Endless Horizons

a novel by Rolf A. F. Witzsche

Episode 6A of the series The Lodging for the Rose

Page 87

Chapter 7 - Brighter than Gold.

Chapter 7 - Brighter than Gold.









      With the breakfast behind us, I asked Anton what she thought that my dream might signify. "What is completeness?" I asked. "Are we becoming more complete, more secure, and more satisfied? Are we becoming emptier of what is not?"

      "I'm not an interpreter of dreams," Anton replied gently and then smiled as if she was searching for a better answer. Suddenly her face became alive with a grin. "I have felt on occasions exactly what you appear to have felt in your dream," she said. "There was a young man in Nicolai's office. He seemed to be a most complete person. Sometimes we worked together on projects. I loved everything about him; his confidence, his expertise, his gentleness. Just being with him made me feel all warm inside, and satisfied. We even met privately on occasions, after the day's work was done. Those days were golden days. Still, there was a wall between us. There was something spiritually lacking. He never removed my golden belt. He never as much as touched me, not even for the slightest kiss. It appears that a part of him had been kept undeveloped for whatever reason, but rich with caution, dishonesty, even fear. Or it might have been me, who had created this wall out of fear. Maybe I had discouraged him, as I had so many times rejected you. Still, we were beautiful to each other. There was a certain satisfaction in this union, nonetheless...."



      While she spoke, I marveled at how far we had come since the day we first met. It had been a liberation, and this liberation seemed to mirror all the vast changes that had occurred in the world at large. We world had become less tense than it had been in those days when we had our first dinner in Moscow, where we had discovered our love. The time that followed had become a time filled with daring adventures, apprehension, fear, and muddled thinking. We had hedged around the reality. We had tried to embrace it, and then to ignore it. Later we had fancied ourselves to acknowledge it, but without the faintest idea of what this meant.

      These footsteps appeared crude now. Her rejections, in those days, had been a part of this wilderness of a heroic stand on her part, against the unknown. It took time to fill this void. I also wondered how much of a void I had created by a too narrow perception of her as a sexual being? How could our love have been rich and full if so much of it had remained incomplete? I felt I owned a great debt to her in recompense for what I had done to her, and what I hadn't been able to do. I wondered what kind of a present would do justice to such a person who stuck it out with me through all this. The present was not meant to repay the debt, but to reflect justly the greater completeness of my perception of her now. The recompense wasn't out of guilt, but a forward looking fulfilling of what was due to her, and had been due from the first day on.

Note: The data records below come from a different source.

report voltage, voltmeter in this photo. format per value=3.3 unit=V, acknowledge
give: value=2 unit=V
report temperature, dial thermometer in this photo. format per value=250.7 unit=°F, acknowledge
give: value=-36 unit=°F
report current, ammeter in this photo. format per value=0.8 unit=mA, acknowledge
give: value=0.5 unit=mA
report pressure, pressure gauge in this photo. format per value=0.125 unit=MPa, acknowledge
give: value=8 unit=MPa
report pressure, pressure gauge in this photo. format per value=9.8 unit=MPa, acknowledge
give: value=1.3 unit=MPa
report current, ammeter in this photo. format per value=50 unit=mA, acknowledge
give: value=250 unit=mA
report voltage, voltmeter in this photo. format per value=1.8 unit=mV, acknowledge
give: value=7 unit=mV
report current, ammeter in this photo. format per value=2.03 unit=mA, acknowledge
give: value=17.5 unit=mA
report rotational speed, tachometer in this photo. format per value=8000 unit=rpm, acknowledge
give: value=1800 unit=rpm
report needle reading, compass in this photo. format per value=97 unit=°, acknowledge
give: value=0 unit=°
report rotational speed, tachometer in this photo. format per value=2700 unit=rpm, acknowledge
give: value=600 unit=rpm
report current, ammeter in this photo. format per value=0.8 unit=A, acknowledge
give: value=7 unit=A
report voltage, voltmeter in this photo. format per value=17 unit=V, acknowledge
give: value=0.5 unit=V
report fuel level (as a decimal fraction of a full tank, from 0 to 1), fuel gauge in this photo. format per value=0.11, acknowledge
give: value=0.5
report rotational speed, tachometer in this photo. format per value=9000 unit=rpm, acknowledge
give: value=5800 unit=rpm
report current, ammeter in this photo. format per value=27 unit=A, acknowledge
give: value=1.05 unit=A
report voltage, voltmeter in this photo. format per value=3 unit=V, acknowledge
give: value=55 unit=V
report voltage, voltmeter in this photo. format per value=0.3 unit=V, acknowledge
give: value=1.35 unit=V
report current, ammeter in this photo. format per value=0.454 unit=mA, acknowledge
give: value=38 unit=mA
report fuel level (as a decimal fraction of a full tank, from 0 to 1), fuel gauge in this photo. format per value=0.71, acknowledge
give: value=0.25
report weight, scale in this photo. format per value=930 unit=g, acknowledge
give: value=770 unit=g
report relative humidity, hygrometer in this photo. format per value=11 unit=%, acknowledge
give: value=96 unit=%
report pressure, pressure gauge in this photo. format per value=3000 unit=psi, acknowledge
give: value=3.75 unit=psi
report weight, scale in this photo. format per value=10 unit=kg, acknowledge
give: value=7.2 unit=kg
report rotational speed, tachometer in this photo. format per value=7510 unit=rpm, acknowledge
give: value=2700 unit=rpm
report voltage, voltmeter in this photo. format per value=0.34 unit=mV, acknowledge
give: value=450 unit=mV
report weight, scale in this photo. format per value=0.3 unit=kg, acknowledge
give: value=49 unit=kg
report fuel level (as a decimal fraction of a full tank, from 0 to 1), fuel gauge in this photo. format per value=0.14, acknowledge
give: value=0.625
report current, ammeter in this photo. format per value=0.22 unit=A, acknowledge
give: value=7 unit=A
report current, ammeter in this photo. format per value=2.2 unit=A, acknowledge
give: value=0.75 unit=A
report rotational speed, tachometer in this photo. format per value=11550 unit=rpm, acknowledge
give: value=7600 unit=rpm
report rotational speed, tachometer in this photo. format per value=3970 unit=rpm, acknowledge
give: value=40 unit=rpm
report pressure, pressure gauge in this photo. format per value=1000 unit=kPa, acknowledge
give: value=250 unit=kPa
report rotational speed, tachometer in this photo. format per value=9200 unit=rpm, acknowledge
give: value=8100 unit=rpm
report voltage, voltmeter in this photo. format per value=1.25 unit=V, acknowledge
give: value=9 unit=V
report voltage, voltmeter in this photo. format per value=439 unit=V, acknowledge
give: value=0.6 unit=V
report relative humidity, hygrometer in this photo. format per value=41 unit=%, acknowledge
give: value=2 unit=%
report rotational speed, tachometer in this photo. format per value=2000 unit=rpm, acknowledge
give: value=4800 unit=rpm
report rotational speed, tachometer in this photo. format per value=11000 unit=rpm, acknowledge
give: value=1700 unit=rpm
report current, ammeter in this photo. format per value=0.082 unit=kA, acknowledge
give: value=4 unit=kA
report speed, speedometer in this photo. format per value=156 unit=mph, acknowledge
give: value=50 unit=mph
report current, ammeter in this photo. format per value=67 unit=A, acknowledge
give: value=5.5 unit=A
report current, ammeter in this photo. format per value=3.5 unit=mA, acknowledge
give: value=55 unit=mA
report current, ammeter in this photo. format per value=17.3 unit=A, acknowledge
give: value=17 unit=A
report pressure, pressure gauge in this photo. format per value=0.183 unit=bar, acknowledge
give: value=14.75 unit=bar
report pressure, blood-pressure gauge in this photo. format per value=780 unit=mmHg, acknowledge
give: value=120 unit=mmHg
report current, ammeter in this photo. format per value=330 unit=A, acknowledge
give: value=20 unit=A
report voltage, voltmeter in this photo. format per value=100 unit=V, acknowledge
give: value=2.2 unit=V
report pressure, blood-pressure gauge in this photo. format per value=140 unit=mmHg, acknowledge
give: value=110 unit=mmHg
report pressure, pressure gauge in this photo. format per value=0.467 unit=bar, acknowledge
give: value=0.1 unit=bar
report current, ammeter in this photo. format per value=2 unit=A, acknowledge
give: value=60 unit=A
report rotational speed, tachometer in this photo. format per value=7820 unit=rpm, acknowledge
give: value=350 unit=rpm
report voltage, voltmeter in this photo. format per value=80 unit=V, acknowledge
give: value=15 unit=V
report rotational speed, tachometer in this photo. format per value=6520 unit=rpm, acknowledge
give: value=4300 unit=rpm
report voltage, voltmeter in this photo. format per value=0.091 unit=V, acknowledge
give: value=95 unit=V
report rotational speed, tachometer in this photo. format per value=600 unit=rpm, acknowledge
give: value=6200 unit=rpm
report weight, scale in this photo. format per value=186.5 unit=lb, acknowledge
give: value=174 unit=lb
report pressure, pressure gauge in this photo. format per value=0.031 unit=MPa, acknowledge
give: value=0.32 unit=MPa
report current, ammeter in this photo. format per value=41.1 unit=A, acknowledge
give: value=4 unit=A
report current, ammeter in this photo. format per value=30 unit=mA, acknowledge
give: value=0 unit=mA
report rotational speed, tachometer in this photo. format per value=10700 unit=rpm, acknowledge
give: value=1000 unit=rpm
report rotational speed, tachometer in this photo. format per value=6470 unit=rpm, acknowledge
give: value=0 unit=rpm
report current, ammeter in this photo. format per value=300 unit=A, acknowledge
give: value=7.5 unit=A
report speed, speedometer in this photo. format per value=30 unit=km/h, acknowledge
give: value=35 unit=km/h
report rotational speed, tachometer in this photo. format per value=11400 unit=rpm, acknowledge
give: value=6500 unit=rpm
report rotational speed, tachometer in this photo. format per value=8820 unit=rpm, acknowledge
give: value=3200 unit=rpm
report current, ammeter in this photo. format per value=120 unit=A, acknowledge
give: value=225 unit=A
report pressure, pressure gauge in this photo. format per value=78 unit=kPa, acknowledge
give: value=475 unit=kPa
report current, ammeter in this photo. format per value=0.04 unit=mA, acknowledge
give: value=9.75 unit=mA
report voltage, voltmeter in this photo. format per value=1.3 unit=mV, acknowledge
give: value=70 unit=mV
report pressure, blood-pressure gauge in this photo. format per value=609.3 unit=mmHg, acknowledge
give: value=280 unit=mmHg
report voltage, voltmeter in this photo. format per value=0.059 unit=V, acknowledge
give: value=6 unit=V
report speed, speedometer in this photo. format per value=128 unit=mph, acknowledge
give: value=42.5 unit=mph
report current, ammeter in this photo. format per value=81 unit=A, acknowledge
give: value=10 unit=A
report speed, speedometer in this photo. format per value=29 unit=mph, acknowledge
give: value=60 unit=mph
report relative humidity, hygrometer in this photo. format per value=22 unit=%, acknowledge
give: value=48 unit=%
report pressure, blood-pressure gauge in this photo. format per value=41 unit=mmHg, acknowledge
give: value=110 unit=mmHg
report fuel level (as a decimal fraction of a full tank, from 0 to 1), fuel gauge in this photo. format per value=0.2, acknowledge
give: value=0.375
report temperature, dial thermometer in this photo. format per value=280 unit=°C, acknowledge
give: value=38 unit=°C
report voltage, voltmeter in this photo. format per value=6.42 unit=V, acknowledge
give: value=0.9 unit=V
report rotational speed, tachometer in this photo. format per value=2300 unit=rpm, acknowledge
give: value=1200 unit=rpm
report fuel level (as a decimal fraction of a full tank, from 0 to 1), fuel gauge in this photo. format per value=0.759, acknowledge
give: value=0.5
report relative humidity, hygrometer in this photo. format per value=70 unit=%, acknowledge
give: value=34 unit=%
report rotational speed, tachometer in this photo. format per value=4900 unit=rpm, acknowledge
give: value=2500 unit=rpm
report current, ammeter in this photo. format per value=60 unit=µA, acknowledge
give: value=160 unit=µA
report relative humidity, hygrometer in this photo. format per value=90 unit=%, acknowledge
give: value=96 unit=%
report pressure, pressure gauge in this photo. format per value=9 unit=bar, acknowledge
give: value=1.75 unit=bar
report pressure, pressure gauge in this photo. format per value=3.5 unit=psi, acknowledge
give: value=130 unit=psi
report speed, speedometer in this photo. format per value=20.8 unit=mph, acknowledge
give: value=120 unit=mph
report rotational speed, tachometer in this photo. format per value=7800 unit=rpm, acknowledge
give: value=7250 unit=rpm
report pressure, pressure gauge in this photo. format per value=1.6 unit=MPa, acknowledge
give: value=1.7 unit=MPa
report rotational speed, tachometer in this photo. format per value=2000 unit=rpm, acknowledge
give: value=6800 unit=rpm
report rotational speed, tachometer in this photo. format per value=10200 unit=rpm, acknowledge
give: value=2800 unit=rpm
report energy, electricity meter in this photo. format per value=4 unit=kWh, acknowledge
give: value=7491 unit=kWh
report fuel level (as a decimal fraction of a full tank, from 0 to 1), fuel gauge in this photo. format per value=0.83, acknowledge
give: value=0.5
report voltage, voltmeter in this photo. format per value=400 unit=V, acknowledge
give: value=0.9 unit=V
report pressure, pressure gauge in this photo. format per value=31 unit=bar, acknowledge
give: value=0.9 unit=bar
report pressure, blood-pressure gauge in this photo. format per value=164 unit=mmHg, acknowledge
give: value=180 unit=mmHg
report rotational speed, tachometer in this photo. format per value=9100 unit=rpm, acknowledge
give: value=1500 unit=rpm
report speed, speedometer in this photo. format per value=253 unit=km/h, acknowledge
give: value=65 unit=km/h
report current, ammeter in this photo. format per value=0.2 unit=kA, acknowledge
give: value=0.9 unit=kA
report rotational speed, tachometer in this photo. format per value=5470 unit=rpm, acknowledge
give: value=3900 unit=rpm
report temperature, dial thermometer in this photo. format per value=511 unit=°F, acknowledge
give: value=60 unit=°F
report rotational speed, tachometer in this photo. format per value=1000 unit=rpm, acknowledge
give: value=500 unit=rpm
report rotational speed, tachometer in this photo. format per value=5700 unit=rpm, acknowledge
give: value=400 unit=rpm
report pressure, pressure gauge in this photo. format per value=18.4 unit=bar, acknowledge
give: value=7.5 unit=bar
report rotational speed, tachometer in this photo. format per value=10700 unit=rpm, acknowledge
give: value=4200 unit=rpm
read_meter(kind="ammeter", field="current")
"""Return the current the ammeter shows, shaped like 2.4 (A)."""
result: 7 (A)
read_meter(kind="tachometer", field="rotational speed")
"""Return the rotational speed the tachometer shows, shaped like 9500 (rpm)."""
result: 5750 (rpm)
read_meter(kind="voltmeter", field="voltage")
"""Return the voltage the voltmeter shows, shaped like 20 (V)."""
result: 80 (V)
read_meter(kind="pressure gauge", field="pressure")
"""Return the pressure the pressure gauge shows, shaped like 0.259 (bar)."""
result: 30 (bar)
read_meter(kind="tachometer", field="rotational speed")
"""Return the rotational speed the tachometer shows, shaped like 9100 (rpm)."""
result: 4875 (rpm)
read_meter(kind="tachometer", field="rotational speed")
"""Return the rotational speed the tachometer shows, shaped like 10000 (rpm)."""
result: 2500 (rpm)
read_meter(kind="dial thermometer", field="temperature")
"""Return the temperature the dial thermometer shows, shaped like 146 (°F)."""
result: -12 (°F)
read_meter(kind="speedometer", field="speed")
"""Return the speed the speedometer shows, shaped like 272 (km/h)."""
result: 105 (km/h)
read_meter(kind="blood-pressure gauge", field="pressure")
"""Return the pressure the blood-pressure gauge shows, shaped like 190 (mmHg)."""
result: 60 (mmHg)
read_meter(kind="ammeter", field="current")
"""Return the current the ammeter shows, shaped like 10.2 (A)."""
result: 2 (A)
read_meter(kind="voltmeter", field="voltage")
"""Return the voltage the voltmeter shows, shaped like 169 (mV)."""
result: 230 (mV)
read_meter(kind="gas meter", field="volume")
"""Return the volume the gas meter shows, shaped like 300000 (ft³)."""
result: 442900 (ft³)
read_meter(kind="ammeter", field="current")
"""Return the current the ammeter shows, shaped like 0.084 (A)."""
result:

      And how much greater a debt I owed to Sylvia, for the same reason, who had been so long a part of my life, who had been taken for granted and put in a wheelchair, so to speak, in my loving stupidity. Oh, how much of her there was to love that I hadn't even seen, during all these years! Whatever hadn't fit the role I had cast for her, and for myself, was somehow cast aside.

      That night after dinner, Tony and I made several lengthy excursions to shopping malls. I asked him to help me look for some gifts.

      "How can I search for something without knowing what I'm looking for?" Tony asked, frustrated.

      I shrugged my shoulders and confessed, "I haven't the slightest idea, myself."

      Soon our search led us to the older shopping district, downtown. The small stores and bazaars in the old part of town looked more promising. At an open market by a street-side I bought a turquoise poncho of intricately woven pattern. The bartering for the price was difficult, though. I thought everyone understood my class-taught Spanish. Well they didn't. The price was finally negotiated by writing numbers on a piece of paper, crossing them out, writing down other numbers; and all this amidst a stream of sales talk of which neither Tony nor I understood more than a few words. A fine diplomat I made. But the price was good; so we bought some more items. Tony bought a summer dress for Heather, and I a tie clip for Ross. Still, I didn't feel satisfied with the poncho for Sylvia. So we kept on with the shopping.